No other flower that I know of can conjure such saturated colors from soil, sun, and rain. No other flower glows with, seemingly, its own light. One alone, magnificent. In droves, beauty beyond measure. Enough beauty to melt the coldest heart of the most skeptical, disgruntled, and ideologically pure horticulturist among us. To the innocent masses, tulips are simply a glorious, breathtaking, and joyous gift to enjoy without restraint.
Crowd pleasers. Let’s face it, we need them. When we’re an expert and an ambassador, they are a tool. When we’re dumb consumers, a joy. They are, almost always, the impetus that steers ordinary people toward great passions. Without Meet the Beatles, we would never have gotten to Sargent Peppers. Without Sargent Peppers, how many other bands would have never begun? Or pushed the boundaries? How much other great music would we not have?
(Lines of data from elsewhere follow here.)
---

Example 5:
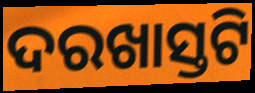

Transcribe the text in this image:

ଦରଖାସ୍ତଟିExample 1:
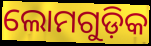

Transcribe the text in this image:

ଲୋମଗୁଡ଼ିକ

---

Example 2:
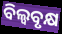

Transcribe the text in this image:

ବିଲ୍ୱବୃକ୍ଷ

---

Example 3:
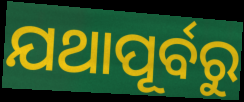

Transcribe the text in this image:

ଯଥାପୂର୍ବରୁ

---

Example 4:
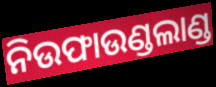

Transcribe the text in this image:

ନିଉଫାଉଣ୍ଡଲାଣ୍ଡ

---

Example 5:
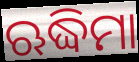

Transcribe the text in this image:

ଋଦ୍ଧିମା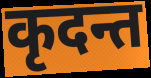
कृदन्त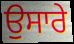
ਉਸਾਰੇ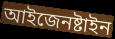
আইজেনষ্টাইন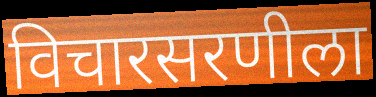
विचारसरणीला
If we’re smart, we leverage crowd pleasers. I work at the Cincinnati Zoo & Botanical Garden and right now our tulip display, which is about 110,000 bulbs strong, is at its peak. Our visitorship is rocking. Each day, a thousand kids are parked in front of gardens and digitally captured for the ages. Who knows how many of them will take in these displays like a seed? In which of them will that seed grow into a lifetime of enjoying plants, making gardens, and beautifying our communities?
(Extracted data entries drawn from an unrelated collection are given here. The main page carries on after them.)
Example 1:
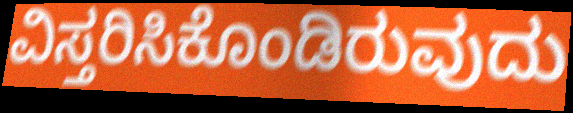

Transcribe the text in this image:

ವಿಸ್ತರಿಸಿಕೊಂಡಿರುವುದು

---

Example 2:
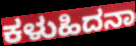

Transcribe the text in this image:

ಕಳುಹಿದನಾ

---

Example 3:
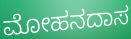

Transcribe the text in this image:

ಮೋಹನದಾಸ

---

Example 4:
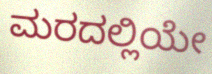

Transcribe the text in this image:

ಮರದಲ್ಲಿಯೇ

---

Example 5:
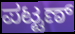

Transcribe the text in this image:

ಪಟ್ಟಣ್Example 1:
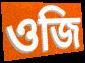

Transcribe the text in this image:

ওজি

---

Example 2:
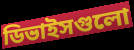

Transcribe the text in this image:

ডিভাইসগুলো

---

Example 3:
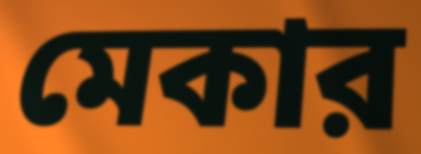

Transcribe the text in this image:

মেকার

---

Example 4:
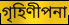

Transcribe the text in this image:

গৃহিণীপনা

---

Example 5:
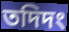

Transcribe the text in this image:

তদিদংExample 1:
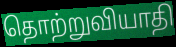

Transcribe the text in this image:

தொற்றுவியாதி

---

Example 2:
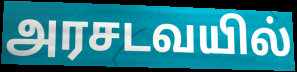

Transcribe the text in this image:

அரசடவயில்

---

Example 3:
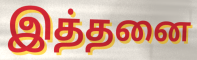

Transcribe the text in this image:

இத்தனை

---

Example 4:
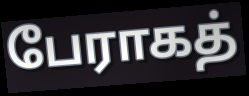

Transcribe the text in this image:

பேராகத்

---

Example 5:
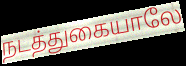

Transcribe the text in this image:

நடத்துகையாலே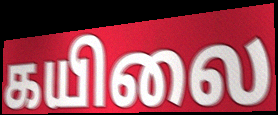
கயிலை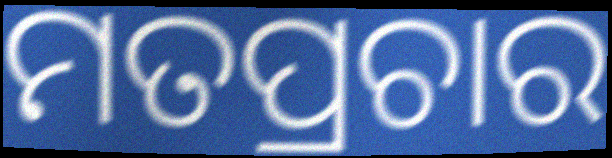
ମତପ୍ରଚାର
Last Saturday the Garden Clubs of Ohio held an event based around the tulips. They had tours, they had lunch, and then heard a talk on the best plants for their gardens based on our plant trialing, and how these plants in more yards and gardens can benefit pollinators, human well-being, and more.
Last night we held an evening fundraiser called Twilight in Tulips. The weather was perfect. The tulips never looked better and people enjoyed a great social event. They received tours of the gardens that introduced many of them to the plant trialing, native plant conservation, pollinator programs, and more that the Botanical Garden side of the Zoo does. Our guests then had a fine dinner, drinks, and then heard an inspiring and informative talk by acclaimed ethnobotanist, Mark Plotkin. Money that will support further work was raised. But just as importantly people met other people. They heard a message of amazing science, heroic conservations efforts, and hope. Who knows how many ideas were hatched?
What was it that brought them all together in the first place? A mass planting of an age old plant of enormous popular appeal. Sheer, unapologetic beauty will always get attention, as it should. Life without it is so greatly diminished. Not experiencing such beauty is a shame. Not leveraging it for a better world for the greater good would be a terrible, missed opportunity.